===== DATASET RECORDS

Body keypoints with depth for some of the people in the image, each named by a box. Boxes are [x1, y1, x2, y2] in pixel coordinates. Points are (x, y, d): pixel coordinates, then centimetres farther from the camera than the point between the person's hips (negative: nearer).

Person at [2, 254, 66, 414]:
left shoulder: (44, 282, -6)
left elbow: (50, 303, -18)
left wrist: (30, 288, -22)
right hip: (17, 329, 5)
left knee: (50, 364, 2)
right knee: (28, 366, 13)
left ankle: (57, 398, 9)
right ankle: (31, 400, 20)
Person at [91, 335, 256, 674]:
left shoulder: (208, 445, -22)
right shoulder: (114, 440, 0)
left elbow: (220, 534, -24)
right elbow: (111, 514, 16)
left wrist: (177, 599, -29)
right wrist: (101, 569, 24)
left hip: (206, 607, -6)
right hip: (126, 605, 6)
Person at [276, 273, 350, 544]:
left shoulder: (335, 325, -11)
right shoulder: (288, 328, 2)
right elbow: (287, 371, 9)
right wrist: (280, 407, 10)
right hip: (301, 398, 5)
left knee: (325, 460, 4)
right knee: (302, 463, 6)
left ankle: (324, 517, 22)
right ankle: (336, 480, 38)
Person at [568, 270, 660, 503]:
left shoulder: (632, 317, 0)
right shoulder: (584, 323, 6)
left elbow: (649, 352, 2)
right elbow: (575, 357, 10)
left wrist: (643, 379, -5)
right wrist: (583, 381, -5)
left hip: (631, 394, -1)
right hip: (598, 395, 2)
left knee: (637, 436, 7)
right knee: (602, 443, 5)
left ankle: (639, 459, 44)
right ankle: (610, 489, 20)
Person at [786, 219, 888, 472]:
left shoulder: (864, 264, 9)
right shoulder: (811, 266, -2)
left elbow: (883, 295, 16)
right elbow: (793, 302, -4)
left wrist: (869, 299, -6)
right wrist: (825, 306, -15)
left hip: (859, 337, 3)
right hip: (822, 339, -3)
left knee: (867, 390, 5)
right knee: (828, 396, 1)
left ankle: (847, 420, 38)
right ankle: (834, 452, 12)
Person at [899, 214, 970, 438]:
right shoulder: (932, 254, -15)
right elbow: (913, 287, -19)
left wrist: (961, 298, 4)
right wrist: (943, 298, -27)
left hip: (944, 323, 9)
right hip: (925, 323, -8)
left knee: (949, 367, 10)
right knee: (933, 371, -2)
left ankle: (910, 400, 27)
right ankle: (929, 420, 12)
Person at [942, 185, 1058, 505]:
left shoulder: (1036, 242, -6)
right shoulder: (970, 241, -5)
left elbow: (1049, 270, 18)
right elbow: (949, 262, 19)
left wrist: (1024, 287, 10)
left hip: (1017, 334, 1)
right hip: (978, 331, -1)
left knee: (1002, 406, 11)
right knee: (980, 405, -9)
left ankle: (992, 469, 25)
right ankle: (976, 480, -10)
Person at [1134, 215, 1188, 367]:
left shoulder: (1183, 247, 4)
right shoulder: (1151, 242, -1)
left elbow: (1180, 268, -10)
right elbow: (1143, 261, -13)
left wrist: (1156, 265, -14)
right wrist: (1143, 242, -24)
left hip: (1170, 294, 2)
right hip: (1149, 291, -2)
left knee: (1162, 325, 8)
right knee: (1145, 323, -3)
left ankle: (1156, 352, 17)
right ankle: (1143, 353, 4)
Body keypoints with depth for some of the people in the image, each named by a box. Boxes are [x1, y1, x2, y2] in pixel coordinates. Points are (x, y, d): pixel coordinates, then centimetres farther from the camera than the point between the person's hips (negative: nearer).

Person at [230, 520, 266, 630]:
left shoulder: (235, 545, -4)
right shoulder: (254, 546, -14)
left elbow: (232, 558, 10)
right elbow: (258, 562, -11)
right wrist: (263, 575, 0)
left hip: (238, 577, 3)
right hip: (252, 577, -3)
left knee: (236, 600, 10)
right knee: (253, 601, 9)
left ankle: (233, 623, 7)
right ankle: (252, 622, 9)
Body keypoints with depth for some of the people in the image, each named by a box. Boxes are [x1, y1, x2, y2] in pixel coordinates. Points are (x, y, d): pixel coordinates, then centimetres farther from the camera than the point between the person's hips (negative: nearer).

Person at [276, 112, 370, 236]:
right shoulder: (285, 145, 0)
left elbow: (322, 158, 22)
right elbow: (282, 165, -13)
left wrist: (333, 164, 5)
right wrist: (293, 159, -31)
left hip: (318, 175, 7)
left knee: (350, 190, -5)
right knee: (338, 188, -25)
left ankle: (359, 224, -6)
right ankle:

==========

ASSIGNED TASK> Format each line of the data above as a Markdown table with two columns, Row and Line, numbering the rows and omitting blank lines.

TASK RESULT>
| Row | Line |
|---|---|
| 1 | Body keypoints with depth for some of the people in the image, each named by a box. Boxes are [x1, y1, x2, y2] in pixel coordinates. Points are (x, y, d): pixel coordinates, then centimetres farther from the camera than the point between the person's hips (negative: nearer). |
| 2 | Person at [2, 254, 66, 414]: |
| 3 | left shoulder: (44, 282, -6) |
| 4 | left elbow: (50, 303, -18) |
| 5 | left wrist: (30, 288, -22) |
| 6 | right hip: (17, 329, 5) |
| 7 | left knee: (50, 364, 2) |
| 8 | right knee: (28, 366, 13) |
| 9 | left ankle: (57, 398, 9) |
| 10 | right ankle: (31, 400, 20) |
| 11 | Person at [91, 335, 256, 674]: |
| 12 | left shoulder: (208, 445, -22) |
| 13 | right shoulder: (114, 440, 0) |
| 14 | left elbow: (220, 534, -24) |
| 15 | right elbow: (111, 514, 16) |
| 16 | left wrist: (177, 599, -29) |
| 17 | right wrist: (101, 569, 24) |
| 18 | left hip: (206, 607, -6) |
| 19 | right hip: (126, 605, 6) |
| 20 | Person at [276, 273, 350, 544]: |
| 21 | left shoulder: (335, 325, -11) |
| 22 | right shoulder: (288, 328, 2) |
| 23 | right elbow: (287, 371, 9) |
| 24 | right wrist: (280, 407, 10) |
| 25 | right hip: (301, 398, 5) |
| 26 | left knee: (325, 460, 4) |
| 27 | right knee: (302, 463, 6) |
| 28 | left ankle: (324, 517, 22) |
| 29 | right ankle: (336, 480, 38) |
| 30 | Person at [568, 270, 660, 503]: |
| 31 | left shoulder: (632, 317, 0) |
| 32 | right shoulder: (584, 323, 6) |
| 33 | left elbow: (649, 352, 2) |
| 34 | right elbow: (575, 357, 10) |
| 35 | left wrist: (643, 379, -5) |
| 36 | right wrist: (583, 381, -5) |
| 37 | left hip: (631, 394, -1) |
| 38 | right hip: (598, 395, 2) |
| 39 | left knee: (637, 436, 7) |
| 40 | right knee: (602, 443, 5) |
| 41 | left ankle: (639, 459, 44) |
| 42 | right ankle: (610, 489, 20) |
| 43 | Person at [786, 219, 888, 472]: |
| 44 | left shoulder: (864, 264, 9) |
| 45 | right shoulder: (811, 266, -2) |
| 46 | left elbow: (883, 295, 16) |
| 47 | right elbow: (793, 302, -4) |
| 48 | left wrist: (869, 299, -6) |
| 49 | right wrist: (825, 306, -15) |
| 50 | left hip: (859, 337, 3) |
| 51 | right hip: (822, 339, -3) |
| 52 | left knee: (867, 390, 5) |
| 53 | right knee: (828, 396, 1) |
| 54 | left ankle: (847, 420, 38) |
| 55 | right ankle: (834, 452, 12) |
| 56 | Person at [899, 214, 970, 438]: |
| 57 | right shoulder: (932, 254, -15) |
| 58 | right elbow: (913, 287, -19) |
| 59 | left wrist: (961, 298, 4) |
| 60 | right wrist: (943, 298, -27) |
| 61 | left hip: (944, 323, 9) |
| 62 | right hip: (925, 323, -8) |
| 63 | left knee: (949, 367, 10) |
| 64 | right knee: (933, 371, -2) |
| 65 | left ankle: (910, 400, 27) |
| 66 | right ankle: (929, 420, 12) |
| 67 | Person at [942, 185, 1058, 505]: |
| 68 | left shoulder: (1036, 242, -6) |
| 69 | right shoulder: (970, 241, -5) |
| 70 | left elbow: (1049, 270, 18) |
| 71 | right elbow: (949, 262, 19) |
| 72 | left wrist: (1024, 287, 10) |
| 73 | left hip: (1017, 334, 1) |
| 74 | right hip: (978, 331, -1) |
| 75 | left knee: (1002, 406, 11) |
| 76 | right knee: (980, 405, -9) |
| 77 | left ankle: (992, 469, 25) |
| 78 | right ankle: (976, 480, -10) |
| 79 | Person at [1134, 215, 1188, 367]: |
| 80 | left shoulder: (1183, 247, 4) |
| 81 | right shoulder: (1151, 242, -1) |
| 82 | left elbow: (1180, 268, -10) |
| 83 | right elbow: (1143, 261, -13) |
| 84 | left wrist: (1156, 265, -14) |
| 85 | right wrist: (1143, 242, -24) |
| 86 | left hip: (1170, 294, 2) |
| 87 | right hip: (1149, 291, -2) |
| 88 | left knee: (1162, 325, 8) |
| 89 | right knee: (1145, 323, -3) |
| 90 | left ankle: (1156, 352, 17) |
| 91 | right ankle: (1143, 353, 4) |
| 92 | Body keypoints with depth for some of the people in the image, each named by a box. Boxes are [x1, y1, x2, y2] in pixel coordinates. Points are (x, y, d): pixel coordinates, then centimetres farther from the camera than the point between the person's hips (negative: nearer). |
| 93 | Person at [230, 520, 266, 630]: |
| 94 | left shoulder: (235, 545, -4) |
| 95 | right shoulder: (254, 546, -14) |
| 96 | left elbow: (232, 558, 10) |
| 97 | right elbow: (258, 562, -11) |
| 98 | right wrist: (263, 575, 0) |
| 99 | left hip: (238, 577, 3) |
| 100 | right hip: (252, 577, -3) |
| 101 | left knee: (236, 600, 10) |
| 102 | right knee: (253, 601, 9) |
| 103 | left ankle: (233, 623, 7) |
| 104 | right ankle: (252, 622, 9) |
| 105 | Body keypoints with depth for some of the people in the image, each named by a box. Boxes are [x1, y1, x2, y2] in pixel coordinates. Points are (x, y, d): pixel coordinates, then centimetres farther from the camera than the point between the person's hips (negative: nearer). |
| 106 | Person at [276, 112, 370, 236]: |
| 107 | right shoulder: (285, 145, 0) |
| 108 | left elbow: (322, 158, 22) |
| 109 | right elbow: (282, 165, -13) |
| 110 | left wrist: (333, 164, 5) |
| 111 | right wrist: (293, 159, -31) |
| 112 | left hip: (318, 175, 7) |
| 113 | left knee: (350, 190, -5) |
| 114 | right knee: (338, 188, -25) |
| 115 | left ankle: (359, 224, -6) |
| 116 | right ankle: |